El Síndrome Nefrótico Congénito Tipo Finlandés (CNF, por sus siglas en inglés) se caracteriza por una proteinuria severa desde el nacimiento debido a mutaciones en el gen NPHS1. Los principales riesgos al realizar ejercicio incluyen la deshidratación rápida, el riesgo de trombosis debido a la pérdida de proteínas anticoagulantes y la fatiga extrema derivada de la hipoalbuminemia. En nuestra comunidad de DiseaseMaps, donde contamos con 4 miembros con Síndrome Nefrótico Congénito Tipo Finlandés, los cuidadores enfatizan que la gestión de la energía es fundamental para evitar episodios de edema agudo.

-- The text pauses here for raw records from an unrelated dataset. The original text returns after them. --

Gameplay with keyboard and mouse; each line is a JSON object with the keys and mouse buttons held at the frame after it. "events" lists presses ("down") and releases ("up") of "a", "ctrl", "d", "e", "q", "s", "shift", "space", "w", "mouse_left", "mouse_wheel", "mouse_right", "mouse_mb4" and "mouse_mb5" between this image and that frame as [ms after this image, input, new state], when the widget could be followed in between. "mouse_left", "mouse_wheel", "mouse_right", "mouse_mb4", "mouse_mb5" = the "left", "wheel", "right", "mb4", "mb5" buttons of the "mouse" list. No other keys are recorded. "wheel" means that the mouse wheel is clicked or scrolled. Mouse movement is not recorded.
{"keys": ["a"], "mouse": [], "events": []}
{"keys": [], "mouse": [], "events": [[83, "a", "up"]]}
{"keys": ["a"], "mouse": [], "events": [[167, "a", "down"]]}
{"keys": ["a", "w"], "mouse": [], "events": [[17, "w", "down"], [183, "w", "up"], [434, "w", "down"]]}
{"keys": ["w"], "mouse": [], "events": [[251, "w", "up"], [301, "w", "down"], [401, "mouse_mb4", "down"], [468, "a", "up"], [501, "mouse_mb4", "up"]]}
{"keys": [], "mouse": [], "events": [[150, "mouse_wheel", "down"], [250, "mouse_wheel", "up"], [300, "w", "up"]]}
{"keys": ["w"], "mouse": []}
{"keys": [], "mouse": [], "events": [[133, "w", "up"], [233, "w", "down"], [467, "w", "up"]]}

Para quienes viven con Síndrome Nefrótico Congénito Tipo Finlandés, se recomienda priorizar actividades de bajo impacto que minimicen el estrés sobre la función renal y cardiovascular:
La frecuencia debe ser dictada por el estado clínico diario del paciente con Síndrome Nefrótico Congénito Tipo Finlandés. Si el niño presenta un aumento de peso súbito por retención de líquidos o niveles de albúmina muy bajos, el ejercicio debe suspenderse. La regla de oro es la "fatiga temprana": si el niño se muestra inusualmente cansado tras una actividad, la intensidad debe reducirse significativamente en la siguiente sesión.
Esta información tiene fines educativos y no sustituye el consejo médico profesional; siempre consulte con su equipo de especialistas antes de realizar cambios en la rutina de un paciente con Síndrome Nefrótico Congénito Tipo Finlandés.